AIM OF THE EXERCISE: What is needed is an exact copy of the records below, with the pictures left out.

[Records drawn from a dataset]
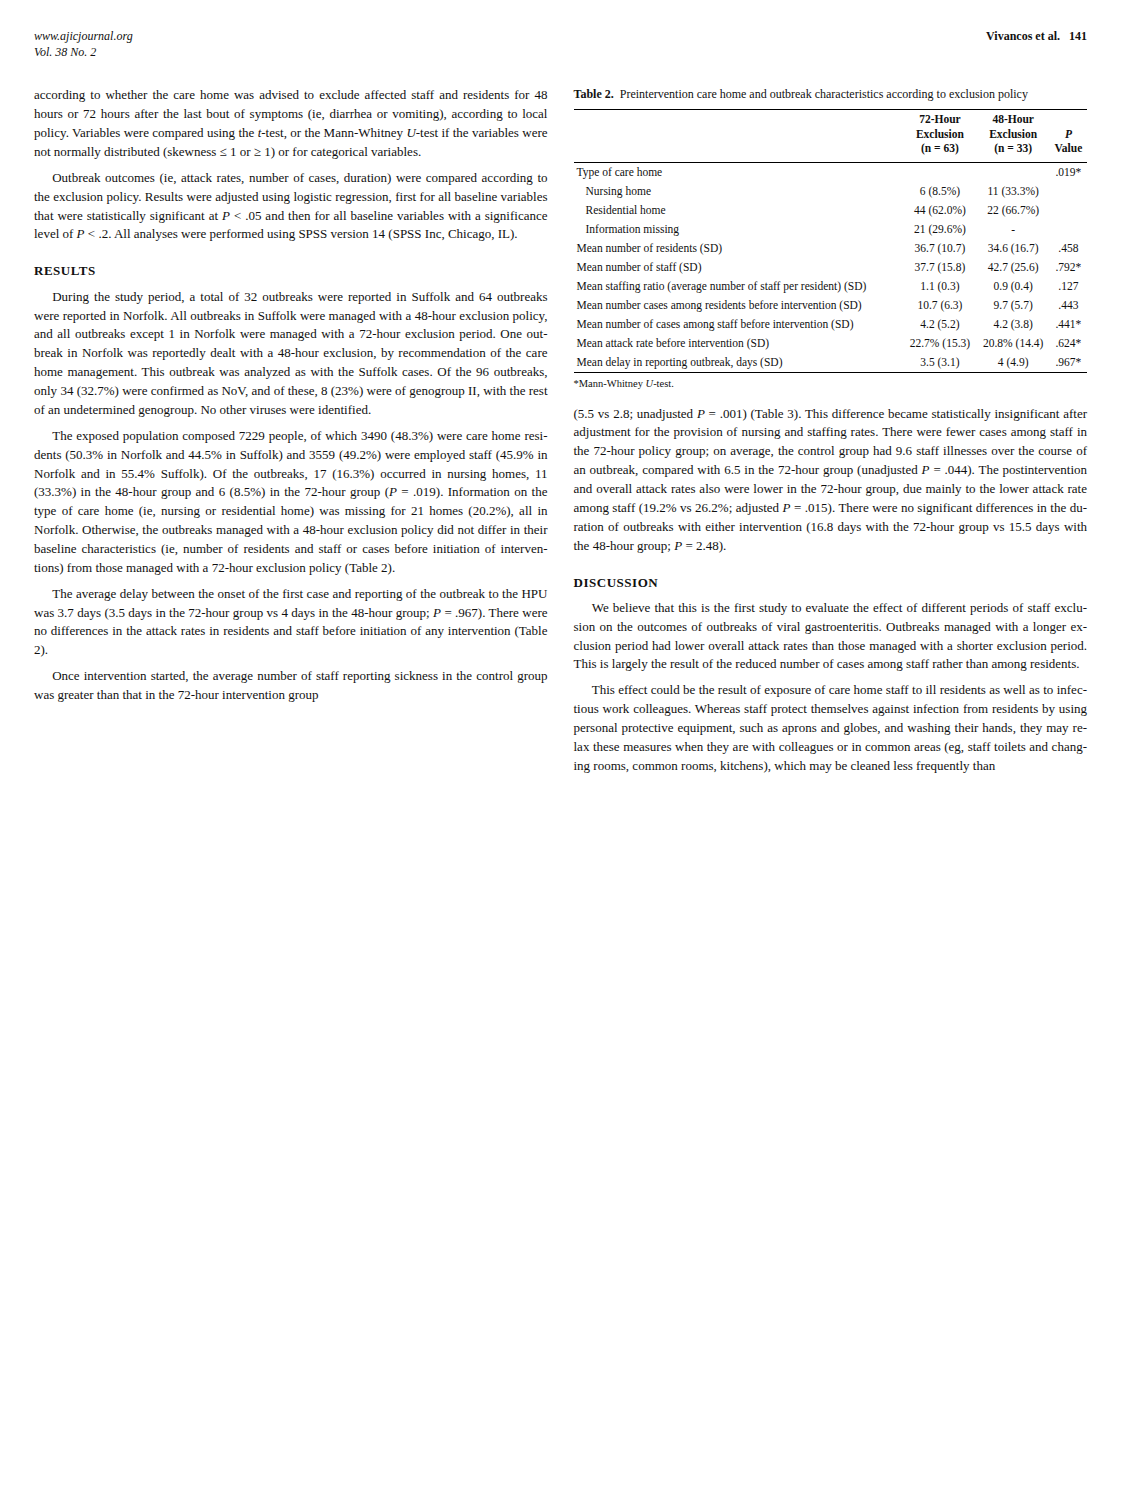www.ajicjournal.org Vol. 38 No. 2
Vivancos et al. 141
according to whether the care home was advised to exclude affected staff and residents for 48 hours or 72 hours after the last bout of symptoms (ie, diarrhea or vomiting), according to local policy. Variables were compared using the t-test, or the Mann-Whitney U-test if the variables were not normally distributed (skewness ≤ 1 or ≥ 1) or for categorical variables.
Outbreak outcomes (ie, attack rates, number of cases, duration) were compared according to the exclusion policy. Results were adjusted using logistic regression, first for all baseline variables that were statistically significant at P < .05 and then for all baseline variables with a significance level of P < .2. All analyses were performed using SPSS version 14 (SPSS Inc, Chicago, IL).
RESULTS
During the study period, a total of 32 outbreaks were reported in Suffolk and 64 outbreaks were reported in Norfolk. All outbreaks in Suffolk were managed with a 48-hour exclusion policy, and all outbreaks except 1 in Norfolk were managed with a 72-hour exclusion period. One outbreak in Norfolk was reportedly dealt with a 48-hour exclusion, by recommendation of the care home management. This outbreak was analyzed as with the Suffolk cases. Of the 96 outbreaks, only 34 (32.7%) were confirmed as NoV, and of these, 8 (23%) were of genogroup II, with the rest of an undetermined genogroup. No other viruses were identified.
The exposed population composed 7229 people, of which 3490 (48.3%) were care home residents (50.3% in Norfolk and 44.5% in Suffolk) and 3559 (49.2%) were employed staff (45.9% in Norfolk and in 55.4% Suffolk). Of the outbreaks, 17 (16.3%) occurred in nursing homes, 11 (33.3%) in the 48-hour group and 6 (8.5%) in the 72-hour group (P = .019). Information on the type of care home (ie, nursing or residential home) was missing for 21 homes (20.2%), all in Norfolk. Otherwise, the outbreaks managed with a 48-hour exclusion policy did not differ in their baseline characteristics (ie, number of residents and staff or cases before initiation of interventions) from those managed with a 72-hour exclusion policy (Table 2).
The average delay between the onset of the first case and reporting of the outbreak to the HPU was 3.7 days (3.5 days in the 72-hour group vs 4 days in the 48-hour group; P = .967). There were no differences in the attack rates in residents and staff before initiation of any intervention (Table 2).
Once intervention started, the average number of staff reporting sickness in the control group was greater than that in the 72-hour intervention group
Table 2. Preintervention care home and outbreak characteristics according to exclusion policy
| | 72-Hour Exclusion (n = 63) | 48-Hour Exclusion (n = 33) | P Value |
| --- | --- | --- | --- |
| Type of care home | | | .019 * |
| Nursing home | 6 (8.5%) | 11 (33.3%) | |
| Residential home | 44 (62.0%) | 22 (66.7%) | |
| Information missing | 21 (29.6%) | - | |
| Mean number of residents (SD) | 36.7 (10.7) | 34.6 (16.7) | .458 |
| Mean number of staff (SD) | 37.7 (15.8) | 42.7 (25.6) | .792 * |
| Mean staffing ratio (average number of staff per resident) (SD) | 1.1 (0.3) | 0.9 (0.4) | .127 |
| Mean number cases among residents before intervention (SD) | 10.7 (6.3) | 9.7 (5.7) | .443 |
| Mean number of cases among staff before intervention (SD) | 4.2 (5.2) | 4.2 (3.8) | .441 * |
| Mean attack rate before intervention (SD) | 22.7% (15.3) | 20.8% (14.4) | .624 * |
| Mean delay in reporting outbreak, days (SD) | 3.5 (3.1) | 4 (4.9) | .967 * |
*Mann-Whitney U-test.
(5.5 vs 2.8; unadjusted P = .001) (Table 3). This difference became statistically insignificant after adjustment for the provision of nursing and staffing rates. There were fewer cases among staff in the 72-hour policy group; on average, the control group had 9.6 staff illnesses over the course of an outbreak, compared with 6.5 in the 72-hour group (unadjusted P = .044). The postintervention and overall attack rates also were lower in the 72-hour group, due mainly to the lower attack rate among staff (19.2% vs 26.2%; adjusted P = .015). There were no significant differences in the duration of outbreaks with either intervention (16.8 days with the 72-hour group vs 15.5 days with the 48-hour group; P = 2.48).
DISCUSSION
We believe that this is the first study to evaluate the effect of different periods of staff exclusion on the outcomes of outbreaks of viral gastroenteritis. Outbreaks managed with a longer exclusion period had lower overall attack rates than those managed with a shorter exclusion period. This is largely the result of the reduced number of cases among staff rather than among residents.
This effect could be the result of exposure of care home staff to ill residents as well as to infectious work colleagues. Whereas staff protect themselves against infection from residents by using personal protective equipment, such as aprons and globes, and washing their hands, they may relax these measures when they are with colleagues or in common areas (eg, staff toilets and changing rooms, common rooms, kitchens), which may be cleaned less frequently than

ANSWER BELOW:
www.ajicjournal.org Vol. 38 No. 2
Vivancos et al. 141
according to whether the care home was advised to exclude affected staff and residents for 48 hours or 72 hours after the last bout of symptoms (ie, diarrhea or vomiting), according to local policy. Variables were compared using the t-test, or the Mann-Whitney U-test if the variables were not normally distributed (skewness ≤ 1 or ≥ 1) or for categorical variables.
Outbreak outcomes (ie, attack rates, number of cases, duration) were compared according to the exclusion policy. Results were adjusted using logistic regression, first for all baseline variables that were statistically significant at P < .05 and then for all baseline variables with a significance level of P < .2. All analyses were performed using SPSS version 14 (SPSS Inc, Chicago, IL).
RESULTS
During the study period, a total of 32 outbreaks were reported in Suffolk and 64 outbreaks were reported in Norfolk. All outbreaks in Suffolk were managed with a 48-hour exclusion policy, and all outbreaks except 1 in Norfolk were managed with a 72-hour exclusion period. One outbreak in Norfolk was reportedly dealt with a 48-hour exclusion, by recommendation of the care home management. This outbreak was analyzed as with the Suffolk cases. Of the 96 outbreaks, only 34 (32.7%) were confirmed as NoV, and of these, 8 (23%) were of genogroup II, with the rest of an undetermined genogroup. No other viruses were identified.
The exposed population composed 7229 people, of which 3490 (48.3%) were care home residents (50.3% in Norfolk and 44.5% in Suffolk) and 3559 (49.2%) were employed staff (45.9% in Norfolk and in 55.4% Suffolk). Of the outbreaks, 17 (16.3%) occurred in nursing homes, 11 (33.3%) in the 48-hour group and 6 (8.5%) in the 72-hour group (P = .019). Information on the type of care home (ie, nursing or residential home) was missing for 21 homes (20.2%), all in Norfolk. Otherwise, the outbreaks managed with a 48-hour exclusion policy did not differ in their baseline characteristics (ie, number of residents and staff or cases before initiation of interventions) from those managed with a 72-hour exclusion policy (Table 2).
The average delay between the onset of the first case and reporting of the outbreak to the HPU was 3.7 days (3.5 days in the 72-hour group vs 4 days in the 48-hour group; P = .967). There were no differences in the attack rates in residents and staff before initiation of any intervention (Table 2).
Once intervention started, the average number of staff reporting sickness in the control group was greater than that in the 72-hour intervention group
Table 2. Preintervention care home and outbreak characteristics according to exclusion policy
| | 72-Hour Exclusion (n = 63) | 48-Hour Exclusion (n = 33) | P Value |
| --- | --- | --- | --- |
| Type of care home | | | .019 * |
| Nursing home | 6 (8.5%) | 11 (33.3%) | |
| Residential home | 44 (62.0%) | 22 (66.7%) | |
| Information missing | 21 (29.6%) | - | |
| Mean number of residents (SD) | 36.7 (10.7) | 34.6 (16.7) | .458 |
| Mean number of staff (SD) | 37.7 (15.8) | 42.7 (25.6) | .792 * |
| Mean staffing ratio (average number of staff per resident) (SD) | 1.1 (0.3) | 0.9 (0.4) | .127 |
| Mean number cases among residents before intervention (SD) | 10.7 (6.3) | 9.7 (5.7) | .443 |
| Mean number of cases among staff before intervention (SD) | 4.2 (5.2) | 4.2 (3.8) | .441 * |
| Mean attack rate before intervention (SD) | 22.7% (15.3) | 20.8% (14.4) | .624 * |
| Mean delay in reporting outbreak, days (SD) | 3.5 (3.1) | 4 (4.9) | .967 * |
*Mann-Whitney U-test.
(5.5 vs 2.8; unadjusted P = .001) (Table 3). This difference became statistically insignificant after adjustment for the provision of nursing and staffing rates. There were fewer cases among staff in the 72-hour policy group; on average, the control group had 9.6 staff illnesses over the course of an outbreak, compared with 6.5 in the 72-hour group (unadjusted P = .044). The postintervention and overall attack rates also were lower in the 72-hour group, due mainly to the lower attack rate among staff (19.2% vs 26.2%; adjusted P = .015). There were no significant differences in the duration of outbreaks with either intervention (16.8 days with the 72-hour group vs 15.5 days with the 48-hour group; P = 2.48).
DISCUSSION
We believe that this is the first study to evaluate the effect of different periods of staff exclusion on the outcomes of outbreaks of viral gastroenteritis. Outbreaks managed with a longer exclusion period had lower overall attack rates than those managed with a shorter exclusion period. This is largely the result of the reduced number of cases among staff rather than among residents.
This effect could be the result of exposure of care home staff to ill residents as well as to infectious work colleagues. Whereas staff protect themselves against infection from residents by using personal protective equipment, such as aprons and globes, and washing their hands, they may relax these measures when they are with colleagues or in common areas (eg, staff toilets and changing rooms, common rooms, kitchens), which may be cleaned less frequently than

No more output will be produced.